A threat by Nigerian oil workers to go on strike could spell doom for Ghana's economy. This is because Ghana's economy depends on Nigeria for than 60 percent of oil supply. Not only does Nigeria supply the oil, she also provides 60 days grace period for payment, the best deal ever for Ghana on the international oil market.
Trouble started when workers at WASCO, a Malaysian-owned oil services firm based in Port Harcourt, launched a strike to demand the resignation of two expatriates who they alleged had maltreated the local staff.
Although the stoppage is still confined to WASCO, the two unions - NUPENG and PENGASSAN have threatened to extend it to other foreign oil companies in Nigeria, Africa's largest producer and the world's sixth biggest exporter if the dispute is not resolved urgently.

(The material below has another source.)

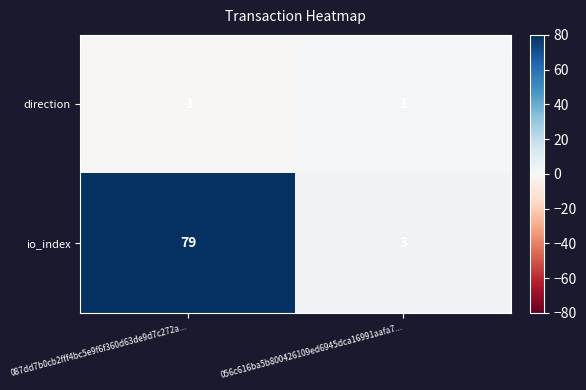

What is the average value of the io_index series?

41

Last Thursday a meeting to avert the potentially damaging strike was said to have ended without agreement. "We are continuing with the meeting this morning after adjourning last night," General secretary of the white-collar oil workers union PENGASSAN Mojibayo Fadakinte told Nigerian journalists.
The meeting, which began in the southern oil city of Port Harcourt last Tuesday, was called by the labour ministry to avert a strike that could disrupt Nigeria's exports of some 2.5 million barrels of crude oil per day. At press time last Friday, the signals were not clear.
An oil sector strike in Nigeria is bound to put further pressure on the international oil price, already hovering around 50 dollars ahead of the Iraq elections and ongoing northern winter supply concerns. For Ghana, high Inflation could well bounce back, as fuel price increases loom.